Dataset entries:
____

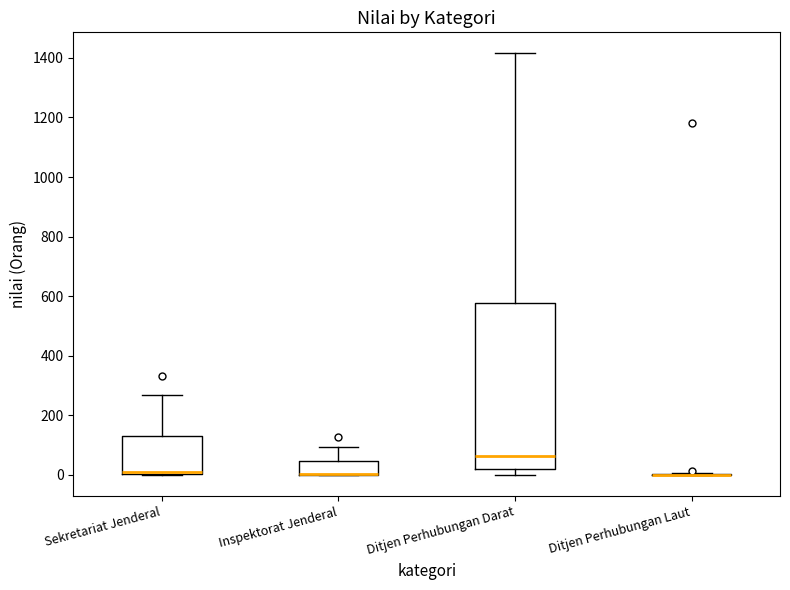

Reading left to right, transcribe this box plot: for each box, give where its median line is, the range the box spans, and where its two whiskers end, as read against the y-axis. The values are not printed on the chart, so give them approximately, as read against the axis.

Sekretariat Jenderal: median 0 (just above the box's lower edge), box 0 to 140, whiskers 0 to 260
Inspektorat Jenderal: median 0 (drawn on the box's lower edge), box 0 to 40, whiskers 0 to 100
Ditjen Perhubungan Darat: median 60, box 20 to 580, whiskers 0 to 1420
Ditjen Perhubungan Laut: box collapsed to a line at 0, whiskers 0 to 0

____

**What you need to do:**
Convert the stretch from the line containing "Sekretariat Jenderal: median" through the line containing "Ditjen Perhubungan Darat: median" into a JSON list of strings, one string per line, skipping blank lines.

**Result for this exercise:**
[
  "Sekretariat Jenderal: median 0 (just above the box's lower edge), box 0 to 140, whiskers 0 to 260",
  "Inspektorat Jenderal: median 0 (drawn on the box's lower edge), box 0 to 40, whiskers 0 to 100",
  "Ditjen Perhubungan Darat: median 60, box 20 to 580, whiskers 0 to 1420"
]